If you're baking weekly or less often: Store it in the fridge and feed it once a week. You can use a 1:3:3 ratio here. Feed it, let it sit at room temperature for 2–3 hours, then put it back in the fridge.

Important: Starter kept in the fridge is "discard" until you feed it and make it active again. Think of fridge storage as hibernation. It's alive, but not ready to bake with until you wake it up.

What About All That Discard?

Every time you feed your starter, you'll discard most of it. This feels wasteful at first, but it's necessary to keep the ratios right and prevent your jar from overflowing.

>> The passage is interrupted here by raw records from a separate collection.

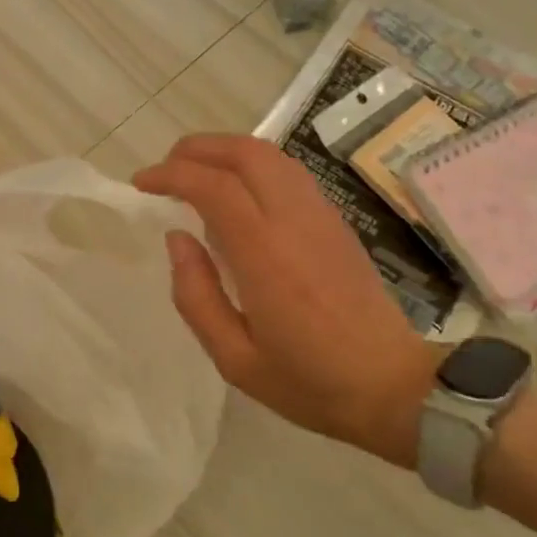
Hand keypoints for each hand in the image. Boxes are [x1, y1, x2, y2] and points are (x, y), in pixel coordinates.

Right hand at [134, 134, 438, 466]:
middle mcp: (294, 221)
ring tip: (196, 175)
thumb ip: (195, 295)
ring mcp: (321, 215)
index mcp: (265, 255)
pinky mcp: (336, 220)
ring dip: (226, 151)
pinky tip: (237, 193)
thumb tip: (176, 238)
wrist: (394, 388)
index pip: (213, 186)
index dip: (171, 174)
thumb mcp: (234, 358)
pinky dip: (252, 165)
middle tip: (166, 169)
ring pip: (270, 154)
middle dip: (197, 148)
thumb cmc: (309, 381)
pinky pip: (289, 172)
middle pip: (245, 152)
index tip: (142, 184)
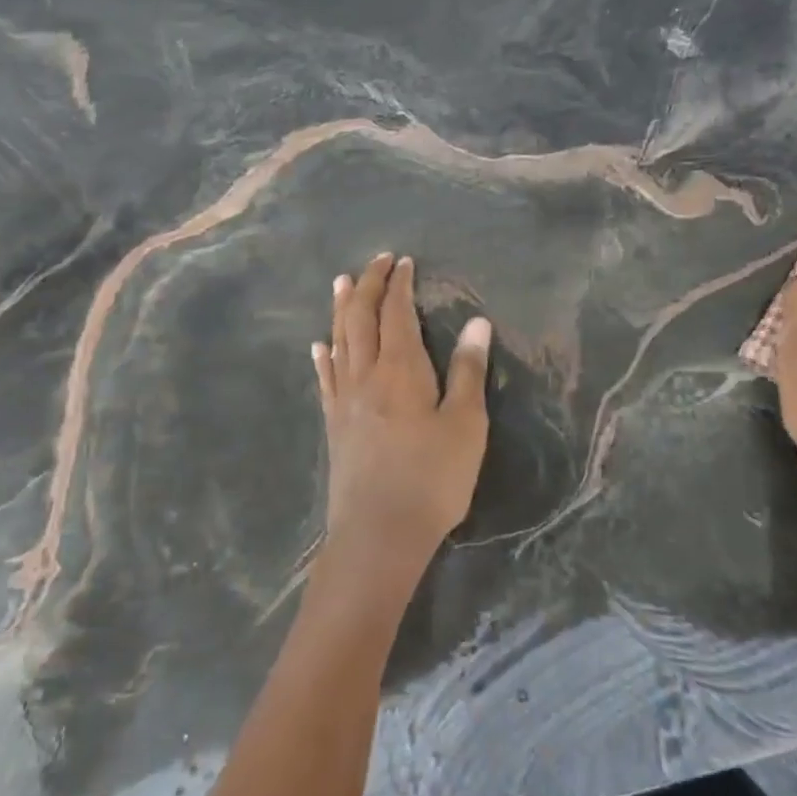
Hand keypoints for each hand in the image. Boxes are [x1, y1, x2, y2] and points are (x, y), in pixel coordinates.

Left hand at [313, 253, 493, 578]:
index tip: (402, 262)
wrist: (378, 534)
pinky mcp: (334, 425)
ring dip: (341, 309)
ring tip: (341, 284)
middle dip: (367, 285)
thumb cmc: (432, 478)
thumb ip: (469, 370)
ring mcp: (344, 400)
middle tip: (375, 261)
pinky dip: (324, 355)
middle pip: (360, 318)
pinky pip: (326, 378)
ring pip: (339, 341)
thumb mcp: (466, 425)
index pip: (396, 313)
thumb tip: (477, 322)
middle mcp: (366, 375)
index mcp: (401, 369)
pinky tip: (319, 346)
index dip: (398, 284)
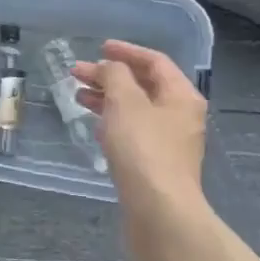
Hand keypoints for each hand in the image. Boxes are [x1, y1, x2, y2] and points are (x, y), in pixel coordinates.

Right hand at [73, 41, 210, 260]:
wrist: (159, 212)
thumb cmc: (143, 150)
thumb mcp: (126, 102)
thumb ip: (115, 76)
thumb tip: (109, 69)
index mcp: (181, 96)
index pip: (155, 61)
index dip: (126, 51)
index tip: (99, 48)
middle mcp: (180, 116)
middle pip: (144, 85)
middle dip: (111, 76)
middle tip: (78, 73)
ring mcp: (169, 143)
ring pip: (136, 110)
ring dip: (108, 99)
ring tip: (78, 96)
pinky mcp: (155, 165)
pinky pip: (133, 133)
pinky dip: (113, 122)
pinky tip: (95, 125)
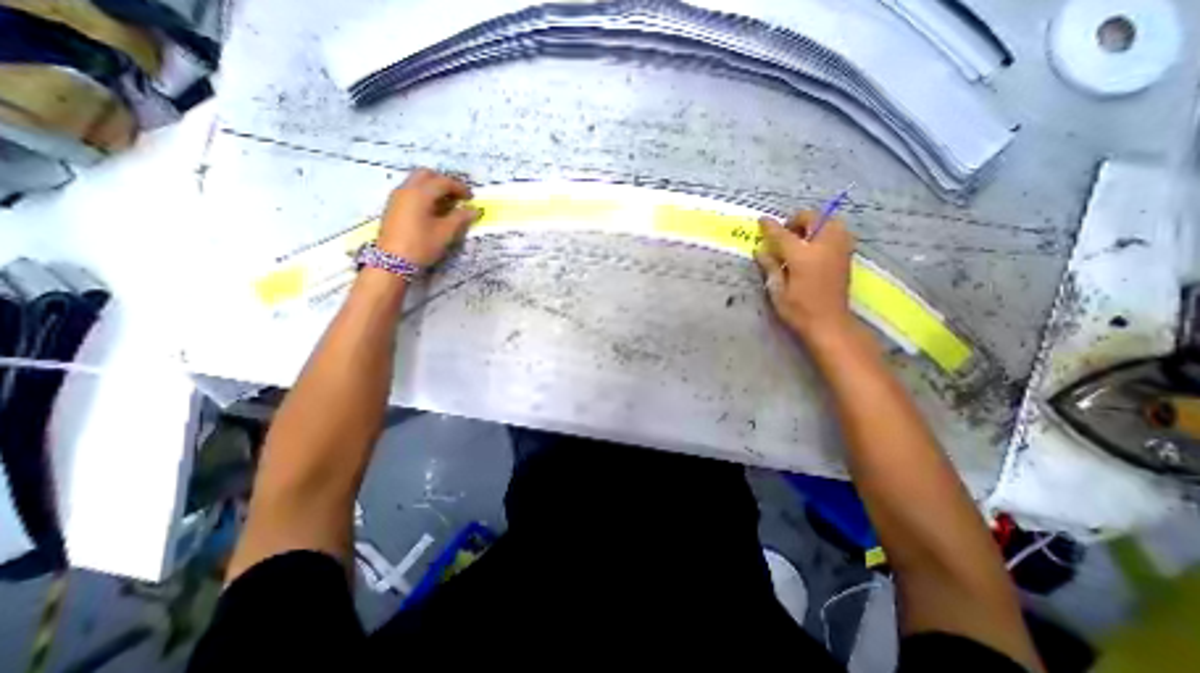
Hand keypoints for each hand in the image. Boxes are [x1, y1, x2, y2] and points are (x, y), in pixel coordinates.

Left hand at [379, 169, 481, 266]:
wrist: (392, 262)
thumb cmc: (421, 245)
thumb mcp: (445, 233)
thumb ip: (460, 218)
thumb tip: (474, 209)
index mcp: (420, 193)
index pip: (442, 182)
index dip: (459, 187)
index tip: (471, 198)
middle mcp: (406, 189)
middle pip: (426, 175)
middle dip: (444, 182)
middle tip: (458, 196)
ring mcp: (397, 197)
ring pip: (417, 182)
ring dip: (433, 188)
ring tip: (448, 204)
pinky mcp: (394, 206)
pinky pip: (411, 191)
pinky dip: (424, 194)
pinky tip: (433, 210)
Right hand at [753, 212, 856, 341]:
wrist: (829, 323)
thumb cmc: (799, 310)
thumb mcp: (777, 290)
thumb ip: (770, 266)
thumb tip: (760, 250)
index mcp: (803, 256)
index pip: (783, 234)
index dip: (770, 226)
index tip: (762, 220)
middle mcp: (824, 246)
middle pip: (812, 218)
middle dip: (797, 220)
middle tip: (785, 234)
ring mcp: (839, 249)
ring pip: (829, 221)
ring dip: (814, 224)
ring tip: (802, 239)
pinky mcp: (846, 255)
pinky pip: (838, 232)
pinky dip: (825, 232)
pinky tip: (815, 247)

But here's the good news: you can use that discard. Pancakes, waffles, crackers, muffins, biscuits — all of these can be made with sourdough discard.

I'll save that for another post. For now, just know: you're not wasting it. You're creating opportunities.

Trust the Process

Growing a starter from scratch is a living process, not a perfect one.

Some days it will be bubbly and active. Some days it will seem sluggish. Some days you'll wonder if you're doing it wrong.

You're not. You're just learning to work with a living culture. And living things don't behave on a rigid schedule.

The more you feed it, the more you observe it, the more you'll understand what it needs. And eventually, you'll have a starter that's been with you for months. Years. Maybe even long enough to pass down.

That's the magic of sourdough. You're not just baking bread. You're cultivating something alive.


What was your first sourdough starter experience like? Did it take longer than 10 days, or did it surprise you by being ready early? I'd love to hear your story.